══ The data

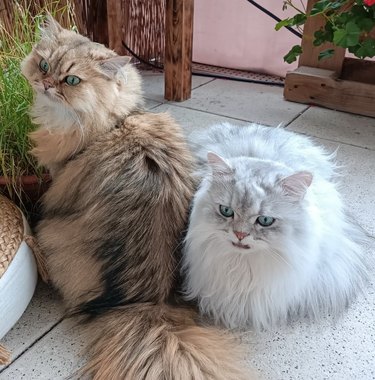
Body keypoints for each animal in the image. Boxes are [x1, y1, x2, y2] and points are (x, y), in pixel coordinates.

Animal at [20, 16, 253, 378]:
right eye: (43, 64)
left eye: (71, 80)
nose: (45, 83)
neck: (118, 120)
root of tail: (148, 301)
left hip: (50, 232)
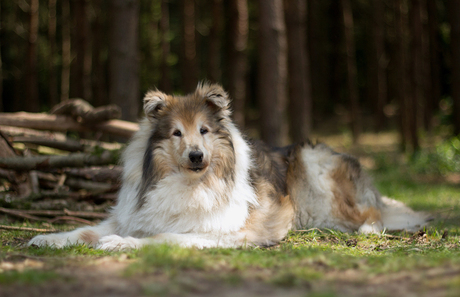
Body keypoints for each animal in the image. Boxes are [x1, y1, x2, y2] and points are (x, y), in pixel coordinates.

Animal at [28, 82, 430, 249]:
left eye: (204, 131)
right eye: (176, 133)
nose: (196, 156)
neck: (189, 183)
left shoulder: (223, 231)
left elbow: (162, 237)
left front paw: (118, 244)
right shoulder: (131, 215)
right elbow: (85, 231)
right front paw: (47, 238)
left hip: (318, 174)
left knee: (372, 214)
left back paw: (368, 230)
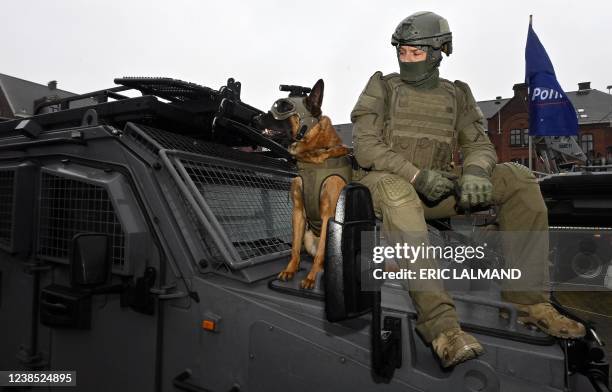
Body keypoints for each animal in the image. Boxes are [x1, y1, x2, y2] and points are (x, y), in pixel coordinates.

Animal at [260, 79, 354, 288]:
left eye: (284, 107)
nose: (257, 117)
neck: (314, 157)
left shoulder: (329, 215)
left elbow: (321, 252)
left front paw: (311, 277)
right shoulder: (297, 211)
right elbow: (295, 247)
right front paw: (290, 269)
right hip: (308, 237)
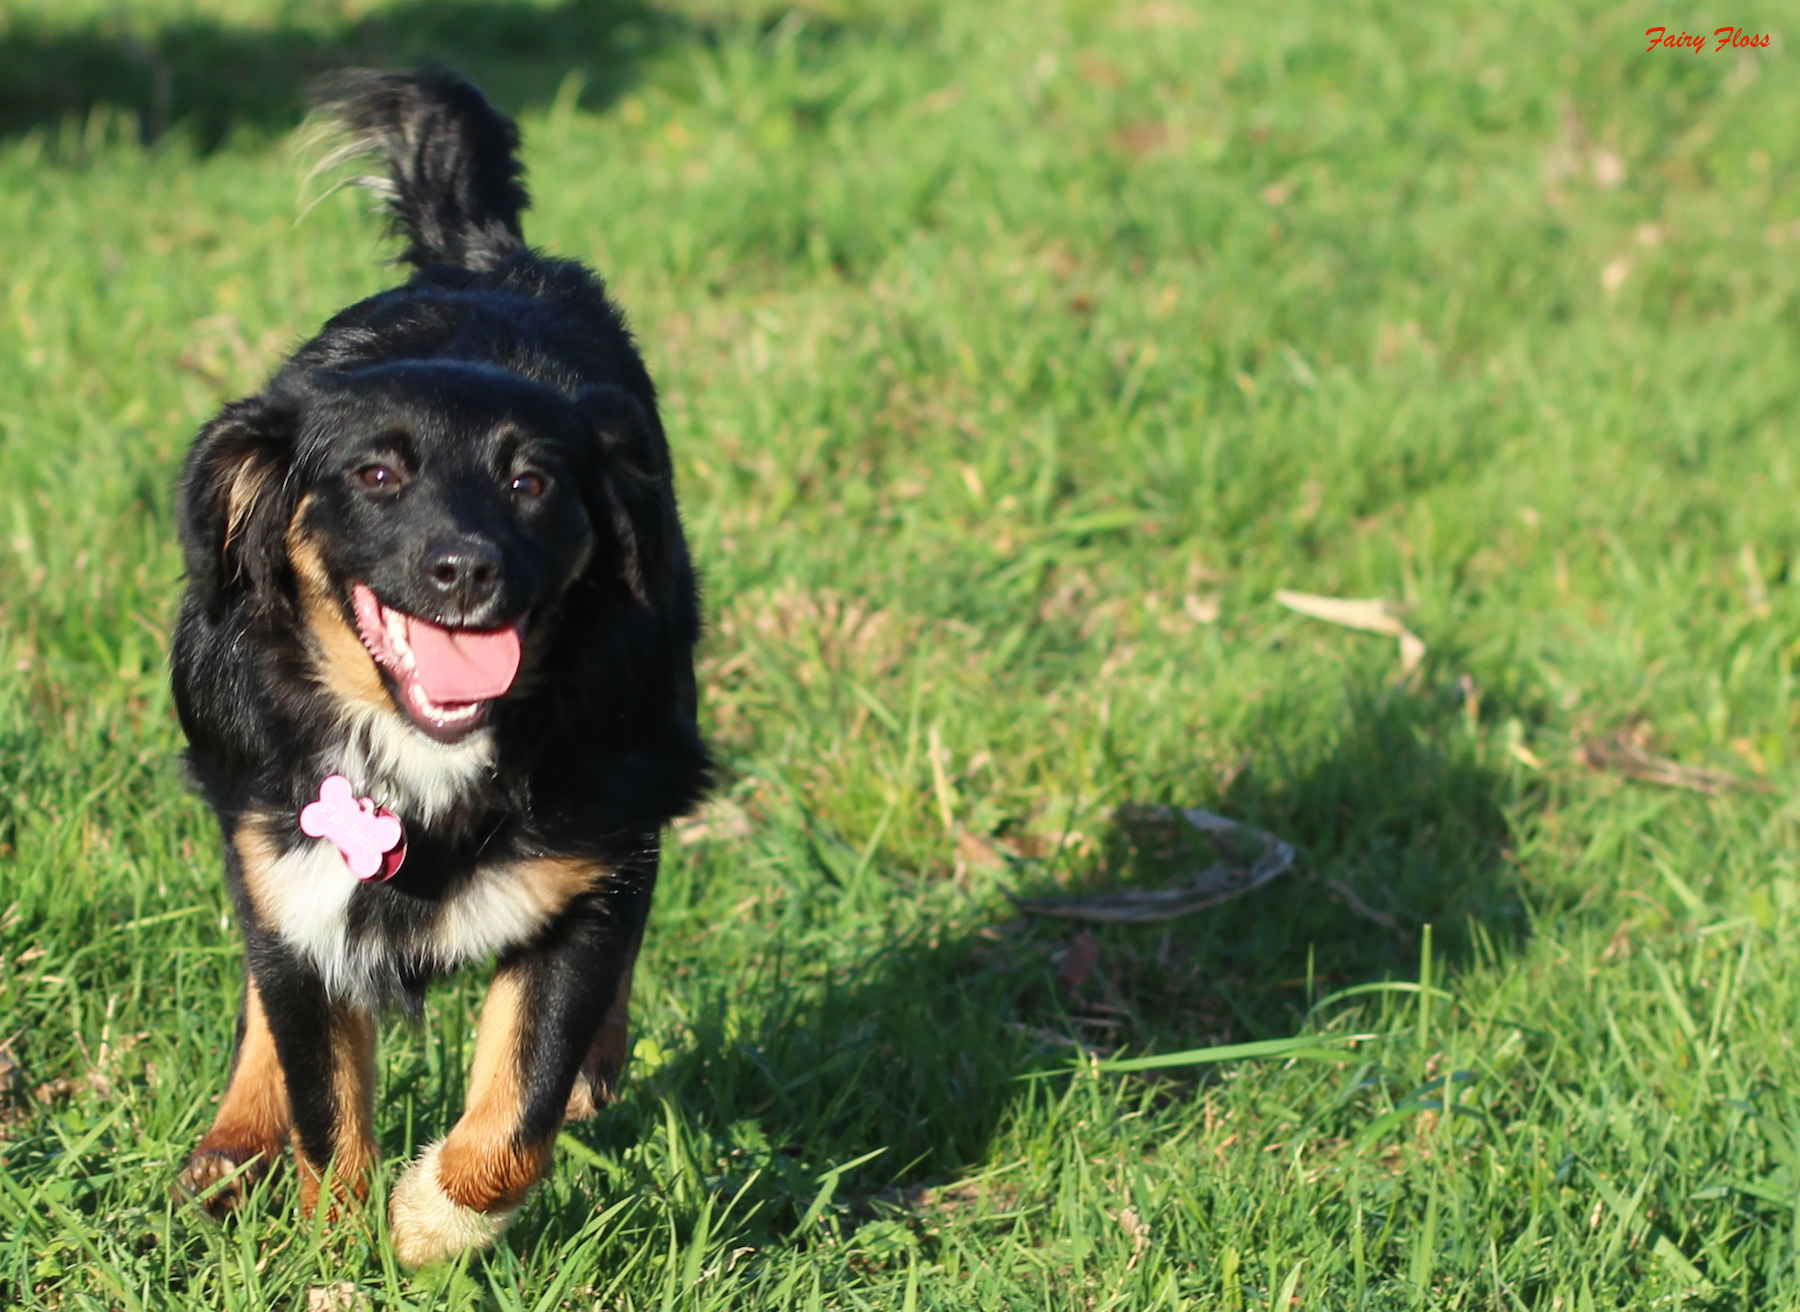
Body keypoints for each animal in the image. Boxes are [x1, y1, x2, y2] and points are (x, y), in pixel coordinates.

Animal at [167, 69, 702, 1259]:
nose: (467, 570)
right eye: (376, 474)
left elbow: (515, 1116)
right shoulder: (293, 873)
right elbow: (324, 1107)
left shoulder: (587, 868)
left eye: (534, 482)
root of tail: (484, 258)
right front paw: (336, 1254)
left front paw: (429, 1224)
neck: (421, 752)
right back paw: (234, 1137)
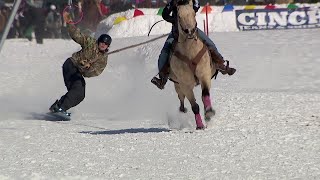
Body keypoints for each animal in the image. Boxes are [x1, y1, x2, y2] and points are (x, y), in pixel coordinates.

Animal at [169, 0, 216, 130]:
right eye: (179, 16)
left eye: (194, 14)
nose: (189, 31)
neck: (190, 53)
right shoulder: (185, 84)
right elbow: (194, 106)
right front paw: (200, 125)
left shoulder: (204, 75)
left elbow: (205, 95)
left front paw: (209, 113)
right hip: (177, 86)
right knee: (181, 99)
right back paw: (182, 109)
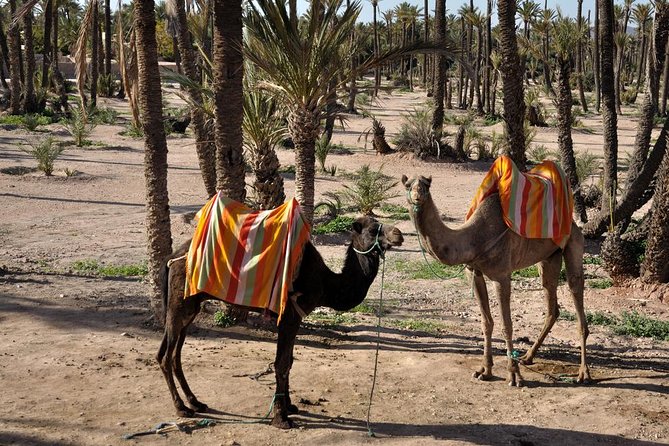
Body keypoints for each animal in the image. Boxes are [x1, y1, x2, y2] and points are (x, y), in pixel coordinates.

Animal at [157, 216, 403, 428]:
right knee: (167, 356)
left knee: (173, 354)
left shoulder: (294, 319)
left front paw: (290, 406)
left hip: (190, 307)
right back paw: (181, 408)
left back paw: (195, 402)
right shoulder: (289, 317)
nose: (398, 234)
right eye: (373, 230)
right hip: (180, 304)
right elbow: (281, 363)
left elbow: (289, 362)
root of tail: (172, 257)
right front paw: (280, 417)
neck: (325, 282)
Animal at [402, 174, 590, 387]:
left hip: (573, 243)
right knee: (551, 302)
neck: (475, 238)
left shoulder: (501, 275)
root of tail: (574, 222)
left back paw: (583, 373)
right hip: (549, 257)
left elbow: (506, 325)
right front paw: (484, 370)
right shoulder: (473, 272)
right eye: (407, 185)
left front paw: (514, 375)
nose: (417, 197)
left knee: (576, 292)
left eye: (426, 185)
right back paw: (528, 356)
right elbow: (486, 322)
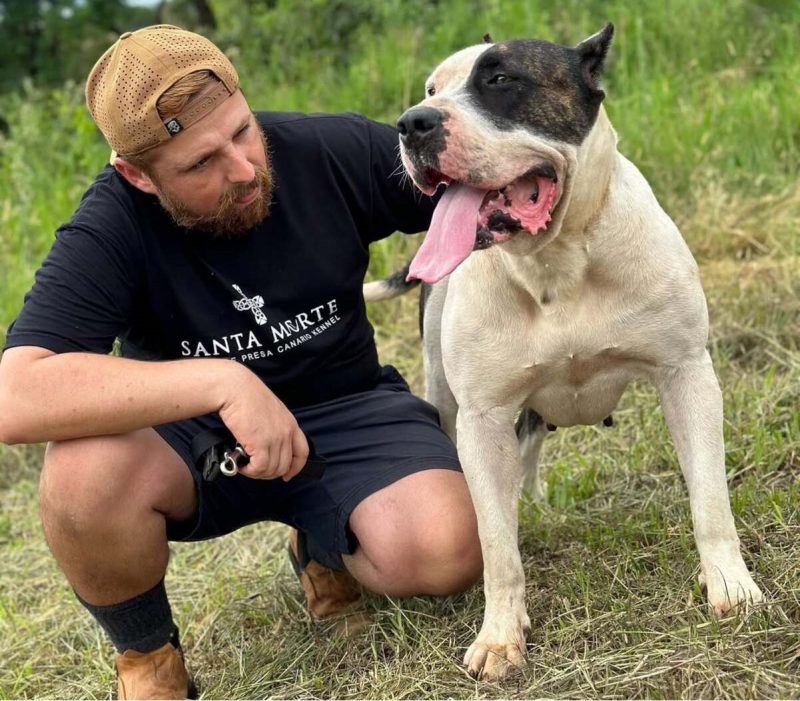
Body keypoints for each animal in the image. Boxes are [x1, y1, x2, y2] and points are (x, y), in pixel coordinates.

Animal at [366, 26, 764, 680]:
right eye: (430, 90)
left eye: (501, 79)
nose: (412, 123)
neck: (556, 262)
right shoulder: (483, 418)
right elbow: (496, 544)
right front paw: (501, 636)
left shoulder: (687, 374)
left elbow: (710, 499)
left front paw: (732, 587)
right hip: (449, 400)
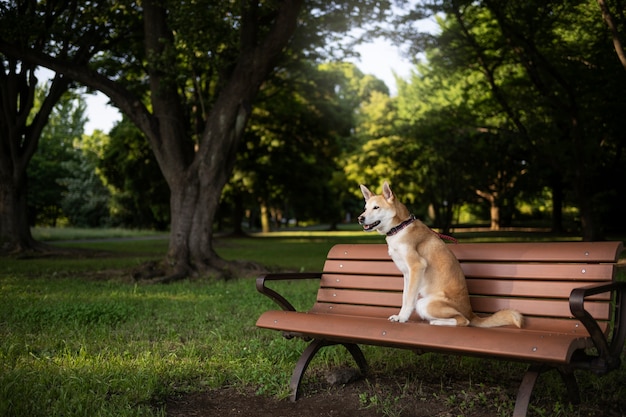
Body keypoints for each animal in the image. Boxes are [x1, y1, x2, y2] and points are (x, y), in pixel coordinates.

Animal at [356, 182, 520, 328]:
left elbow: (409, 299)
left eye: (376, 207)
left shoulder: (417, 266)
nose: (360, 218)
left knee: (463, 321)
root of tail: (472, 313)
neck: (399, 227)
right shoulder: (407, 274)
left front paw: (402, 318)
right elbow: (405, 297)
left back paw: (437, 322)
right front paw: (400, 315)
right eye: (365, 208)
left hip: (425, 303)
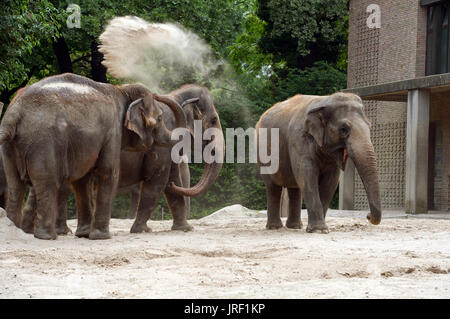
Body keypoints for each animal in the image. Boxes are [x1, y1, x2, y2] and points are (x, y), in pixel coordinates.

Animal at [0, 73, 186, 240]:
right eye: (160, 118)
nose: (158, 94)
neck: (122, 90)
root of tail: (14, 113)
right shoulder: (112, 131)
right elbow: (108, 173)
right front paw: (101, 237)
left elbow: (82, 181)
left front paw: (83, 234)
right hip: (44, 142)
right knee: (47, 183)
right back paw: (48, 237)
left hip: (10, 148)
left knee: (16, 184)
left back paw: (15, 232)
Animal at [21, 84, 225, 235]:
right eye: (214, 120)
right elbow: (157, 180)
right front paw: (142, 230)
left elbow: (169, 180)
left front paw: (184, 228)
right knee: (61, 187)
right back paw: (60, 232)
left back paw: (28, 230)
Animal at [255, 92, 382, 232]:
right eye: (344, 129)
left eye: (369, 126)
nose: (368, 216)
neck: (324, 100)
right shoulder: (299, 139)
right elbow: (307, 175)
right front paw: (319, 230)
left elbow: (331, 181)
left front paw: (321, 229)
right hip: (262, 155)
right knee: (273, 187)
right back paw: (274, 227)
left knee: (295, 187)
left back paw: (294, 227)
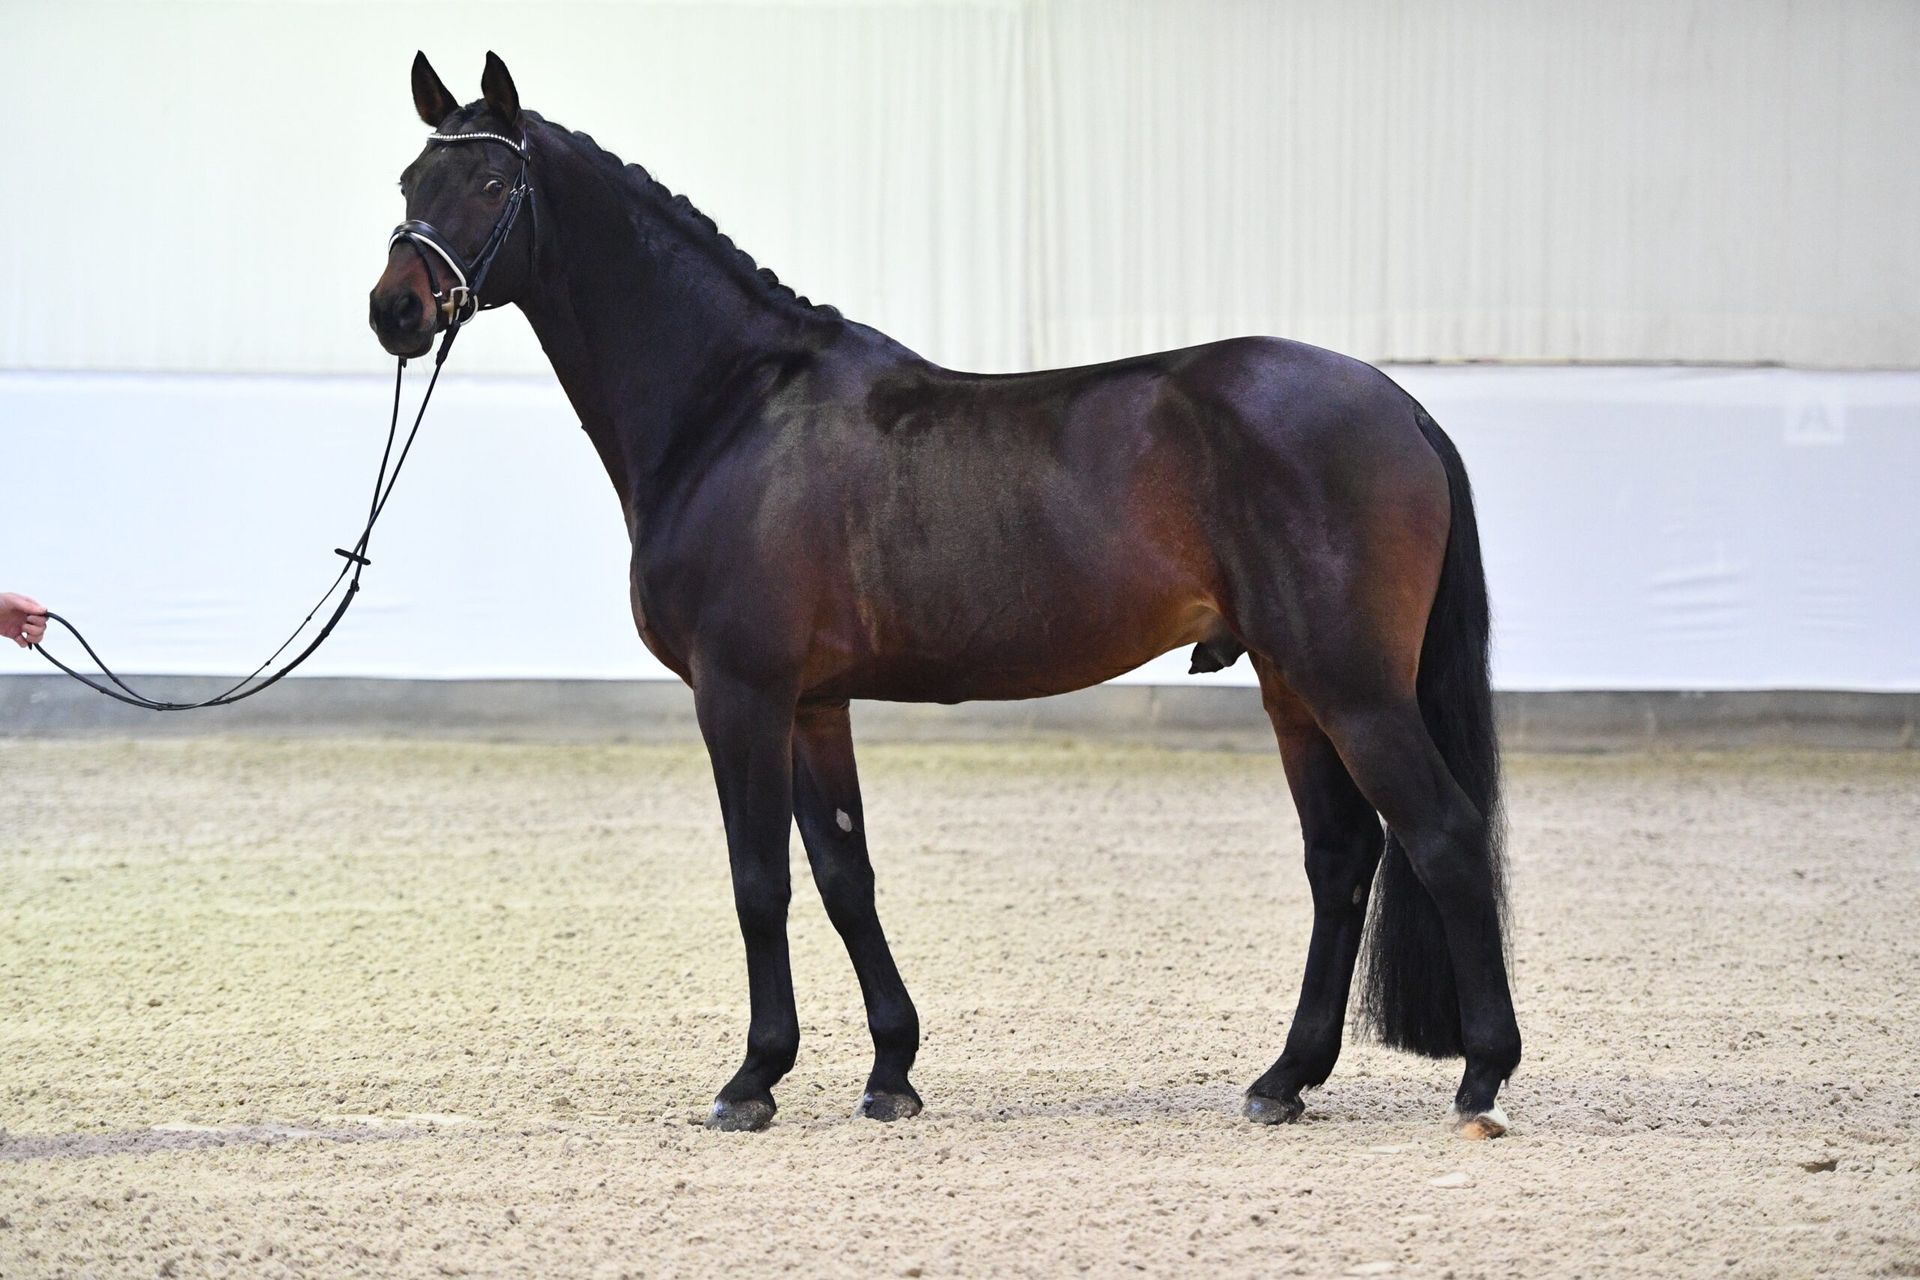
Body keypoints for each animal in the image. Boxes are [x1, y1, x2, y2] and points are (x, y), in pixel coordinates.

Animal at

════

Search the entries above for "neck". Show every line that has it.

§ Response area:
neck: (118, 120)
neck: (189, 183)
neck: (314, 157)
neck: (421, 752)
neck: (190, 53)
neck: (325, 282)
neck: (475, 238)
neck: (556, 262)
neck: (399, 227)
neck: (122, 90)
neck: (324, 100)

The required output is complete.